Obama diz que republicanos Perry e Romney são rivais 'críveis'

Em entrevista a NBC, presidente diz não estar preocupado com seus baixos índices de aprovação popular

REUTERS

12 Setembro 2011 | 10h08

Mitt Romney (esquerda) e Rick Perry (direita) em debate dos pré-candidatos republicanos na semana passada  

 

WASHINGTON - O presidente dos Estados Unidos, Barack Obama, considera Rick Perry e Mitt Romney, principais aspirantes republicanos à Casa Branca, como candidatos "críveis" para desafiá-lo em 2012.

Obama fez as declarações em uma entrevista à NBC News, a ser exibida na segunda-feira, 12.

Em trechos divulgados antecipadamente pela emissora, o presidente democrata diz não estar preocupado com seus baixos índices de aprovação popular. Afirmou também que considera as teses difundidas pelo movimento conservador Tea Party como uma parte permanente da política norte-americana.

Faltando 14 meses para a eleição presidencial de 2012, e com o desemprego acima de 9 por cento, os republicanos consideram que Obama está cada vez mais vulnerável nas urnas.

"A verdade é que o povo norte-americano passou pela pior crise econômica desde a Grande Depressão, e está compreensivelmente impaciente", disse Obama, segundo transcrição divulgada pela NBC.

"E posso lhes dizer: 'Olhem, todas as medidas que tomamos foram ações corretas; se não tivéssemos tomado essas medidas, as coisas seriam bem piores'. Mas, no fim das contas, o desemprego ainda está em 9 por cento."

Questionado sobre Perry, o governador do Texas e agora visto como favorito para receber a indicação republicana em 2012, Obama disse: "Ele é o governador de um grande Estado. E, sabe, sem dúvida é um candidato crível, como o sr. Romney (ex-governador de Massachusetts) e todo um monte de outras pessoas."

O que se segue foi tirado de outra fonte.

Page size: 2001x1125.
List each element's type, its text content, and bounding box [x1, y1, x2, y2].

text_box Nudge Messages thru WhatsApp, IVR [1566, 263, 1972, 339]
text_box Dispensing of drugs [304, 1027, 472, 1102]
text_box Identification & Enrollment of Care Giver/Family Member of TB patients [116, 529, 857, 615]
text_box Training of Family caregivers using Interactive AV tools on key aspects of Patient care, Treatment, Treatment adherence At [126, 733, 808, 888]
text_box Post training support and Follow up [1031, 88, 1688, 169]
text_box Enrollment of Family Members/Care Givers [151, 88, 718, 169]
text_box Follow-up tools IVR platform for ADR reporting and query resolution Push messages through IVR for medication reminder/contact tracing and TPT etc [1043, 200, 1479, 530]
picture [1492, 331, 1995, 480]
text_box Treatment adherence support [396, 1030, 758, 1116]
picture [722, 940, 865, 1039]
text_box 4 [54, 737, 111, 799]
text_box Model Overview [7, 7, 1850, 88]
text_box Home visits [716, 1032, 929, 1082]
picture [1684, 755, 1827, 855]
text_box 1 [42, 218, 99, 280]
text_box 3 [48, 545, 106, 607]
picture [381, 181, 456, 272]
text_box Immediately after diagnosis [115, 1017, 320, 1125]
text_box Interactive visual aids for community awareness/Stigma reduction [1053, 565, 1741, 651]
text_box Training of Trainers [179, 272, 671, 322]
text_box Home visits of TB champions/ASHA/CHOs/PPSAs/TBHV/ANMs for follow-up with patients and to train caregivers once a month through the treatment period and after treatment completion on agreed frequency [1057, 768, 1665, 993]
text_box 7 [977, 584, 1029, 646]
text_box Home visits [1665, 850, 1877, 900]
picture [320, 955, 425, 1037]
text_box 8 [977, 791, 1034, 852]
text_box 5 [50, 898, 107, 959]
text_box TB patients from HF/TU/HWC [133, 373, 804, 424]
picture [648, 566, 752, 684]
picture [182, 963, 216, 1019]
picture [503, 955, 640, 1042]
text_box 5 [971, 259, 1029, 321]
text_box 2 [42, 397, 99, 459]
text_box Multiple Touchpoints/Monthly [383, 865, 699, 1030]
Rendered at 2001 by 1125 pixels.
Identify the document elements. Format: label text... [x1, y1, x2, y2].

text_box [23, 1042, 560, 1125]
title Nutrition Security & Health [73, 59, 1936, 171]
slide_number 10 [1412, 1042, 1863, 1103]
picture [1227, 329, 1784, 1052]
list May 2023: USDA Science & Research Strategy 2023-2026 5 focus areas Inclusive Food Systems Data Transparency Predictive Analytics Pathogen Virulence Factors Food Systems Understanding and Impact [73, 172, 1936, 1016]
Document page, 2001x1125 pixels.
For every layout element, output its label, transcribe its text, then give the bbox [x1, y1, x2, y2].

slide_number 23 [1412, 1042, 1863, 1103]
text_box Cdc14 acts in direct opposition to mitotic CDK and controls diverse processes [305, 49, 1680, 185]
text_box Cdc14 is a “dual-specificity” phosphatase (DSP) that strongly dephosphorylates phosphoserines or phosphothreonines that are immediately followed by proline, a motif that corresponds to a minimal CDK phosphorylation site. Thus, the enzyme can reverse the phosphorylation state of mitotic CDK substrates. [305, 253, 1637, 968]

Obama não quis responder a críticas específicas feitas por rivais, e disse não estar preocupado com as pesquisas. "Uma das coisas que aprendi desde muito cedo é a não me preocupar com as pesquisas, porque se eu fosse me preocupar com as pesquisas não estaria sentado aqui. Eu estava cerca de 30 pontos (percentuais) atrás nesta época quando concorri à presidência pela primeira vez."